Machine Learning Crash Course: Part 4 — The Bias-Variance Dilemma

13 Jul 2017 | Daniel Geng and Shannon Shih

Here’s a riddle:

So what does this have to do with machine learning? Well, it turns out that machine learning algorithms are not that much different from our friend Doge: they often run the risk of over-extrapolating or over-interpolating from the data that they are trained on.

There is a very delicate balancing act when machine learning algorithms try to predict things. On the one hand, we want our algorithm to model the training data very closely, otherwise we’ll miss relevant features and interesting trends. However, on the other hand we don’t want our model to fit too closely, and risk over-interpreting every outlier and irregularity.

Fukushima

The engineers of the nuclear power plant used earthquake data from the past 400 years to train a regression model. Their prediction looked something like this:

Source: Brian Stacey, Fukushima: The Failure of Predictive Models

The diamonds represent actual data while the thin line shows the engineers’ regression. Notice how their model hugs the data points very closely. In fact, their model makes a kink at around a magnitude of 7.3 — decidedly not linear.

In machine learning jargon, we call this overfitting. As the name implies, overfitting is when we train a predictive model that “hugs” the training data too closely. In this case, the engineers knew the relationship should have been a straight line but they used a more complex model than they needed to.

If the engineers had used the correct linear model, their results would have looked something like this:

Notice there’s no kink this time, so the line isn’t as steeply sloped on the right.

The difference between these two models? The overfitted model predicted one earthquake of at least magnitude 9 about every 13000 years while the correct model predicted one earthquake of at least magnitude 9 just about every 300 years. And because of this, the Fukushima Nuclear Power Plant was built only to withstand an earthquake of magnitude 8.6. The 2011 earthquake that devastated the plant was of magnitude 9 (about 2.5 times stronger than a magnitude 8.6 earthquake).

Underfitting

While the linear model (the blue line) follows the data (the purple X’s), it misses the underlying curving trend of the data. A quadratic model would have been better.

The Bias-Variance dilemma

In the field of machine learning this incredibly important problem is known as the bias-variance dilemma. It’s entirely possible to have state-of-the-art algorithms, the fastest computers, and the most recent GPUs, but if your model overfits or underfits to the training data, its predictive powers are going to be terrible no matter how much money or technology you throw at it.

The name bias-variance dilemma comes from two terms in statistics: bias, which corresponds to underfitting, and variance, which corresponds to overfitting.

Our example of underfitting from above. The blue line is our model, and the purple X’s are the data that we are trying to predict.

The drawing above depicts an example of high bias. In other words, the model is underfitting. The data points obviously follow some sort of curve, but our predictor isn’t complex enough to capture that information. Our model is biased in that it assumes that the data will behave in a certain fashion (linear, quadratic, etc.) even though that assumption may not be true. A key point is that there’s nothing wrong with our training — this is the best possible fit that a linear model can achieve. There is, however, something wrong with the model itself in that it’s not complex enough to model our data.

**Supplied information**
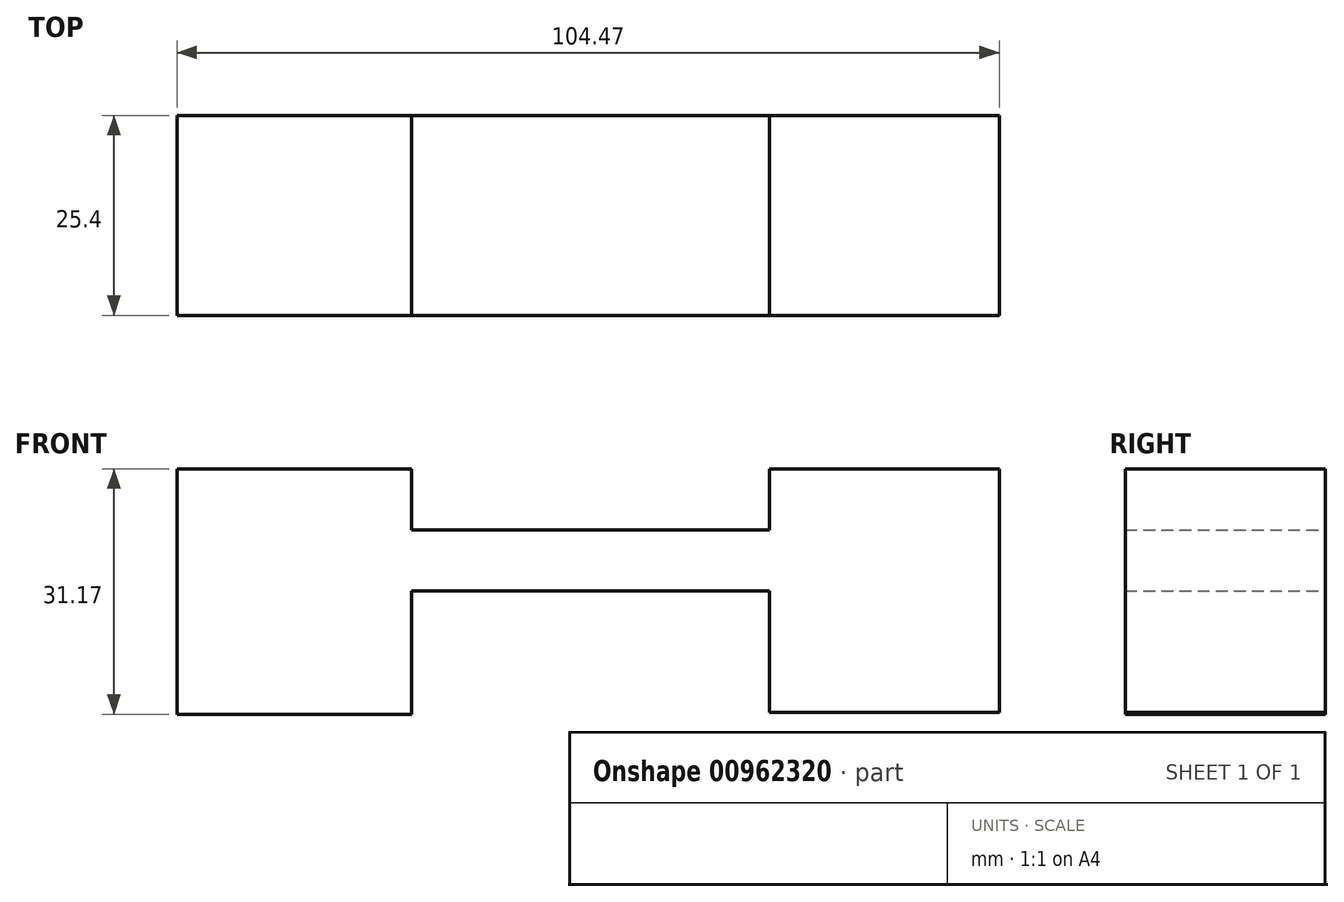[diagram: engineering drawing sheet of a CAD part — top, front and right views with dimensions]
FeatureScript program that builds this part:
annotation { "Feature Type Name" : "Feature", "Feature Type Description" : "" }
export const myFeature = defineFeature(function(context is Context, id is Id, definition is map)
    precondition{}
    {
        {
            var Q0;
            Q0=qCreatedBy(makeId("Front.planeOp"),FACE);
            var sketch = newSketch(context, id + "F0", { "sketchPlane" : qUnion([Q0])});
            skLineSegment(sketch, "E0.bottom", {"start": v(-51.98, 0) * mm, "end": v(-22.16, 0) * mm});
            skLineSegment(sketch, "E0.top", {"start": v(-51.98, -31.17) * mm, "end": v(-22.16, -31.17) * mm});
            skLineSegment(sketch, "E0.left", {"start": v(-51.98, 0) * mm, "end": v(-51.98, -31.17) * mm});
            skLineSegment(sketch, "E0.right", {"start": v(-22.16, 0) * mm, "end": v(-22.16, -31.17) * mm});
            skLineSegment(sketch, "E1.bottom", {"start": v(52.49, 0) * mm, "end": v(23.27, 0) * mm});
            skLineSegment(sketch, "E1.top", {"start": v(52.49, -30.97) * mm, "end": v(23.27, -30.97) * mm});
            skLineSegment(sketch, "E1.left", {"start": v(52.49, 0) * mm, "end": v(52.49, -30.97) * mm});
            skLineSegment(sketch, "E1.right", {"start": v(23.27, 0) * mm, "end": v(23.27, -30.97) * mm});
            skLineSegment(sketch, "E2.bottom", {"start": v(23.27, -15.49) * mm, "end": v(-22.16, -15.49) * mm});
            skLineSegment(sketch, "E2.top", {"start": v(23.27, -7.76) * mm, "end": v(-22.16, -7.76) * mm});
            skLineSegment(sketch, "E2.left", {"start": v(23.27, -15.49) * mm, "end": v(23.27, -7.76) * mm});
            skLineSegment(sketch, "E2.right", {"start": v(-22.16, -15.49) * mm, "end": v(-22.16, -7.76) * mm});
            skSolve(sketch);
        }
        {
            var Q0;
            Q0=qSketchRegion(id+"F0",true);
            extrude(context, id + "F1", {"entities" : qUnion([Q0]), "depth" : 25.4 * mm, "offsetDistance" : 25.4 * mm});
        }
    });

==

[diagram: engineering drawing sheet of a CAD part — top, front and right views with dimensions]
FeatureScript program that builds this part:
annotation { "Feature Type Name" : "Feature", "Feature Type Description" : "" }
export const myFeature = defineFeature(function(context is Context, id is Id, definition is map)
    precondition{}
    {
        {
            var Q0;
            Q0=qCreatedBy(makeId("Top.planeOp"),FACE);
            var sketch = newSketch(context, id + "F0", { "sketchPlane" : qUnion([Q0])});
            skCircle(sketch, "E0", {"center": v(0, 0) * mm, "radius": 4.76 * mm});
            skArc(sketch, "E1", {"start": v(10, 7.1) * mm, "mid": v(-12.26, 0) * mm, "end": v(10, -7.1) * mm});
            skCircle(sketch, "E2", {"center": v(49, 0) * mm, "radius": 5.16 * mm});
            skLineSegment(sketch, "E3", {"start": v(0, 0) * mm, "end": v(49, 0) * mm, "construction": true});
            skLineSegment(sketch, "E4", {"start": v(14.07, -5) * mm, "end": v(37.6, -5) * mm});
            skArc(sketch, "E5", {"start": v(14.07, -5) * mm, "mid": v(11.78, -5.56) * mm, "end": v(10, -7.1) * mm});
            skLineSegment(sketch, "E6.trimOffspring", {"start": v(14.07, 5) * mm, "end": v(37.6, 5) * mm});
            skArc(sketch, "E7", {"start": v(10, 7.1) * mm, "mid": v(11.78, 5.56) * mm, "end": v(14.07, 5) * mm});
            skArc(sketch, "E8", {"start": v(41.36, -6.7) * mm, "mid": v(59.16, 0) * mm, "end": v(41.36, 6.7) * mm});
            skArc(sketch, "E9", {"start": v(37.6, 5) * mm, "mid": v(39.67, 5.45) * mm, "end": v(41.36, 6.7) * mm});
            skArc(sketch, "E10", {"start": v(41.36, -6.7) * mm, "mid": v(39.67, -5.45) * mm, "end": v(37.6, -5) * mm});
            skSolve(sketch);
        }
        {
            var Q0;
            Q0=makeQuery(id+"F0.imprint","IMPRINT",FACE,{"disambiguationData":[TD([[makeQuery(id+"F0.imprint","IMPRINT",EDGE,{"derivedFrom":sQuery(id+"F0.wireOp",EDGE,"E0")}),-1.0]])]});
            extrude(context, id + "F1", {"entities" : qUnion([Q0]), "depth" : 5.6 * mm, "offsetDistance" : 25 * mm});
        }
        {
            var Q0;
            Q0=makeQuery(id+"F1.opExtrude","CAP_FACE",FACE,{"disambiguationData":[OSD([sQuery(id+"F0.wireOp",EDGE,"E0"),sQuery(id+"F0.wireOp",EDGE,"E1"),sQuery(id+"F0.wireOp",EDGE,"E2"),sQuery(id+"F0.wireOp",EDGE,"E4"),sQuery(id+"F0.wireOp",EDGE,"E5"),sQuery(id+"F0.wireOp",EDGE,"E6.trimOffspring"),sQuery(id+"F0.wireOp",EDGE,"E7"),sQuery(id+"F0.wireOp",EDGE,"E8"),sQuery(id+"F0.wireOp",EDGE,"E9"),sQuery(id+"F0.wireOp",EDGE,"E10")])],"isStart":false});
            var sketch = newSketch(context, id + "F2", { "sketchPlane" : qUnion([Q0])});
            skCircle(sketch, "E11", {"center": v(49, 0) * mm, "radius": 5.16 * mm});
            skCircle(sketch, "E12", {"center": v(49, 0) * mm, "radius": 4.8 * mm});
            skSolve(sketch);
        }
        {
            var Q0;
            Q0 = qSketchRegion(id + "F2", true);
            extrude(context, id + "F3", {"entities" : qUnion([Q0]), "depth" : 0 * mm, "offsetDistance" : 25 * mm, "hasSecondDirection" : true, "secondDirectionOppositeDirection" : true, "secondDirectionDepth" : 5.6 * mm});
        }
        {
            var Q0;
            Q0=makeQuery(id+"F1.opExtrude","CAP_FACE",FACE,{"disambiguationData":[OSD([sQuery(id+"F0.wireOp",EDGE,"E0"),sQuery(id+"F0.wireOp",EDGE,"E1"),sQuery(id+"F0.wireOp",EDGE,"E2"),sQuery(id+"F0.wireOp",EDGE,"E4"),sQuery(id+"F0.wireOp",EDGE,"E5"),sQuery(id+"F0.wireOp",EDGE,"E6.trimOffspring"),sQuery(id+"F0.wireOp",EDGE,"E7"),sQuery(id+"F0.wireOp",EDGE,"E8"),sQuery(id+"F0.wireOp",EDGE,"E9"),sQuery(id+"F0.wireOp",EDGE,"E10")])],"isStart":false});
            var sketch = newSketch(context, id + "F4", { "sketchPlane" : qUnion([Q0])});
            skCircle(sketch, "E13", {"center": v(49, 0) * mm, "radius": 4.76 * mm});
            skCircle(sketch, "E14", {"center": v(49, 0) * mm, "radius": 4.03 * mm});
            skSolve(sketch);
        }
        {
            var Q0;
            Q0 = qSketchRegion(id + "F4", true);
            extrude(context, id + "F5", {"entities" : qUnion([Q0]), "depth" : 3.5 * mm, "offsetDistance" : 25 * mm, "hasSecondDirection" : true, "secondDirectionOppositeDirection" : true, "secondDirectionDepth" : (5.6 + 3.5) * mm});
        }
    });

...

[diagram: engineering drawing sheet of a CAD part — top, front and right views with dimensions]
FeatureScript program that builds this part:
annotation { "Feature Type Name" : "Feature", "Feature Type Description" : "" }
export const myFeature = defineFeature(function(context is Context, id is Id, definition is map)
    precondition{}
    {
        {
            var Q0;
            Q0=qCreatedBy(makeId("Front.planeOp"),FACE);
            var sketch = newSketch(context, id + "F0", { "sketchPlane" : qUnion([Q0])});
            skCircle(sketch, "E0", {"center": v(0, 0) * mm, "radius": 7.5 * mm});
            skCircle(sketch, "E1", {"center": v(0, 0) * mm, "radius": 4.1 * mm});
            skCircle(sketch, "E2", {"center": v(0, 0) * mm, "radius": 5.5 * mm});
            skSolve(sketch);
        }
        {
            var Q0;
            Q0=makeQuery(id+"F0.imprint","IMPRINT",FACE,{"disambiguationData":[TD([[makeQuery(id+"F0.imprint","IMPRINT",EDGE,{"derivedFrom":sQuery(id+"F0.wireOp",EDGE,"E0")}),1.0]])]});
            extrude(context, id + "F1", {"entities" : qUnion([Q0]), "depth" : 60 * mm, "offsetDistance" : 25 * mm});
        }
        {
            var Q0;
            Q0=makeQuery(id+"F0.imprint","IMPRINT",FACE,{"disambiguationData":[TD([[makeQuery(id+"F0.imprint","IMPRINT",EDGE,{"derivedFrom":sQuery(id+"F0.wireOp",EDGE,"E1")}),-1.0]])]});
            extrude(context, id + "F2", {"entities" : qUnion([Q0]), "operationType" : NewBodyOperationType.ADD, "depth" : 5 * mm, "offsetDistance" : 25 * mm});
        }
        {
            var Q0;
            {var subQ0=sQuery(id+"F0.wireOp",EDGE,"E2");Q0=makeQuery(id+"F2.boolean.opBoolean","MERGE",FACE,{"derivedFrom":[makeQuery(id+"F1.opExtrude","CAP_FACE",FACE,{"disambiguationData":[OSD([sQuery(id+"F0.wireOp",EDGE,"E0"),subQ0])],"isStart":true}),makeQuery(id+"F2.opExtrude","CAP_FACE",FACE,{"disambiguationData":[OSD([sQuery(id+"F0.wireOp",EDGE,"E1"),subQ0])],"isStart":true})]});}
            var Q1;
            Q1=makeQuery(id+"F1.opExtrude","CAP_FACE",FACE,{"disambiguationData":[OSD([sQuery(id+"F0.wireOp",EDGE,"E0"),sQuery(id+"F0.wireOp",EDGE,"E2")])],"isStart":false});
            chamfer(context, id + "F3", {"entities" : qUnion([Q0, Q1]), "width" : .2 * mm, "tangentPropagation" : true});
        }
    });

**Directive A**
Reproduce the part of the bias-variance article starting with "In machine learning" and going on through "they needed to.".
**Directive B**
Take the bias-variance article further, picking up right after its final sentence.
The lines above play no part in the work here.

**Right answer A**
In machine learning jargon, we call this overfitting. As the name implies, overfitting is when we train a predictive model that “hugs” the training data too closely. In this case, the engineers knew the relationship should have been a straight line but they used a more complex model than they needed to.

**Right answer B**
Approximating data using a very complex model. Notice how the line tends to over-interpolate between points. Even though there is a general upward trend in the data, the model predicts huge oscillations.

In this drawing, we see an example of a model with very high variance. In other words, a model that is overfitting. Again, the data points suggest a sort of graceful curve. However, our model uses a very complex curve to get as close to every data point as possible. Consequently, a model with high variance has very low bias because it makes little to no assumption about the data. In fact, it adapts too much to the data.

Again, there’s nothing wrong with our training. In fact, our predictor hits every single data point and is by most metrics perfect. It is actually our model itself that’s the problem. It wants to account for every single piece of data perfectly and thus over-generalizes. A model that over-generalizes has high variance because it varies too much based on insignificant details about the data.

An example of high “variance” in everyday life from xkcd. ‘Girls sucking at math’ in this case is an overgeneralization based on only a single data point.

Explaining the Dilemma

For the case of high bias, we have a very simple model. In our example above we used a linear model, possibly the most simple model there is. And for the case of high variance, the model we used was super complex (think squiggly).

The image above should make things a bit more clear as to why the bias-variance trade-off exists. Whenever we choose a model with low complexity (like a linear model) and thus low variance, we’re also choosing a model with high bias. If we try to increase the complexity of our model, such as a quadratic model, we sacrifice low variance in exchange for low bias at the cost of high variance. The best we can do is try to settle somewhere in the middle of the spectrum, where the purple pointer is.

Noise

In math terms, we say that y = f(x)+ ϵ. Where yy is the training data we end up measuring, f(x) is that perfect function, and ϵ is the random error that we can’t avoid.

Our “perfect” function added to noise is what we end up measuring in the real world.

Our goal in machine learning is to retrieve the perfect function (or something reasonably close to it) from the noisy data. That is, from yy we want to construct f^(x), an approximation of f(x).

The bias-variance tradeoff results from using our necessarily flawed data, y, to reconstruct this perfect function f(x). We want to ignore the noise term ϵ, but because y = f(x)+ ϵ, the data we receive inevitably has the noise mashed up with the real data, f(x). So if we ignore the noise too much, we end up ignoring the real data as well.

This noise manifests as disorganized data points. What we want to do is recover the perfect function (in green) from these data points.

Resolving the Dilemma

As we’ve seen above, overfitting and underfitting have very clear signatures in training and test data. Overfitting results in low training error and high test error, while underfitting results in high errors in both the training and test set.

However, measuring training and test errors is hard when we have relatively few data points and our algorithms require a fair amount of data (which unfortunately happens quite often). In this case we can use a technique called cross-validation.

This is where we take our entire dataset and split it into k groups. For each of the k groups, we train on the remaining k−1 groups and validate on the kth group. This way we can make the most use of our data, essentially taking a dataset and training k times on it.

Cross validation with k=3. We divide the entire training set into three parts, and then train our model three times using each of the three parts as the validation set with the remaining two parts making up our actual training set.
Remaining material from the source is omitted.